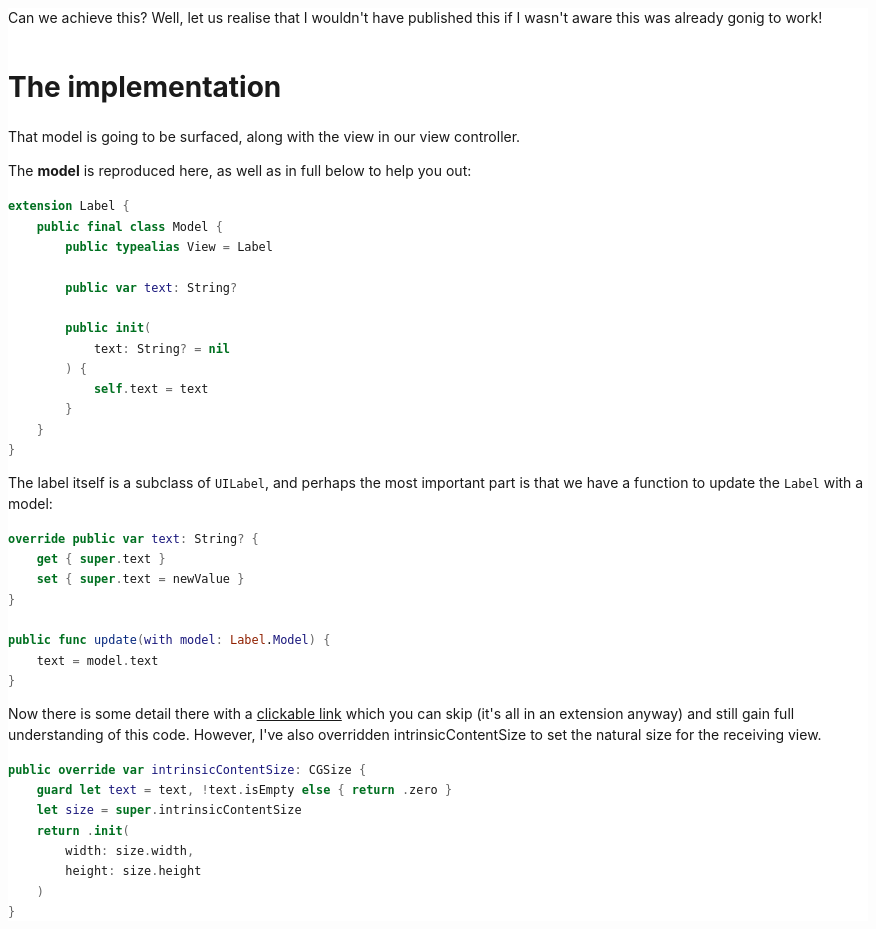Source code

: Can we achieve this? Well, let us realise that I wouldn't have published this if I wasn't aware this was already gonig to work!

# The implementation
That model is going to be surfaced, along with the view in our view controller. 

The **model** is reproduced here, as well as in full below to help you out:

```swift
extension Label {
    public final class Model {
        public typealias View = Label
        
        public var text: String?

        public init(
            text: String? = nil
        ) {
            self.text = text
        }
    }
}
```

The label itself is a subclass of `UILabel`, and perhaps the most important part is that we have a function to update the `Label` with a model:

```swift
override public var text: String? {
    get { super.text }
    set { super.text = newValue }
}

public func update(with model: Label.Model) {
    text = model.text
}
```

Now there is some detail there with a [clickable link](https://medium.com/swlh/clickable-link-on-a-swift-label-or-textview-98bbb067451d) which you can skip (it's all in an extension anyway) and still gain full understanding of this code. However, I've also overridden intrinsicContentSize to set the natural size for the receiving view. 

```swift
public override var intrinsicContentSize: CGSize {
    guard let text = text, !text.isEmpty else { return .zero }
    let size = super.intrinsicContentSize
    return .init(
        width: size.width,
        height: size.height
    )
}
```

──────────

What this task involves: Copy each line of the records above without change, but do not include any picture.

Task solution:
Source code

: Can we achieve this? Well, let us realise that I wouldn't have published this if I wasn't aware this was already gonig to work!

# The implementation
That model is going to be surfaced, along with the view in our view controller. 

The **model** is reproduced here, as well as in full below to help you out:

```swift
extension Label {
    public final class Model {
        public typealias View = Label
        
        public var text: String?

        public init(
            text: String? = nil
        ) {
            self.text = text
        }
    }
}
```

The label itself is a subclass of `UILabel`, and perhaps the most important part is that we have a function to update the `Label` with a model:

```swift
override public var text: String? {
    get { super.text }
    set { super.text = newValue }
}

public func update(with model: Label.Model) {
    text = model.text
}
```

Now there is some detail there with a [clickable link](https://medium.com/swlh/clickable-link-on-a-swift-label-or-textview-98bbb067451d) which you can skip (it's all in an extension anyway) and still gain full understanding of this code. However, I've also overridden intrinsicContentSize to set the natural size for the receiving view. 

```swift
public override var intrinsicContentSize: CGSize {
    guard let text = text, !text.isEmpty else { return .zero }
    let size = super.intrinsicContentSize
    return .init(
        width: size.width,
        height: size.height
    )
}
```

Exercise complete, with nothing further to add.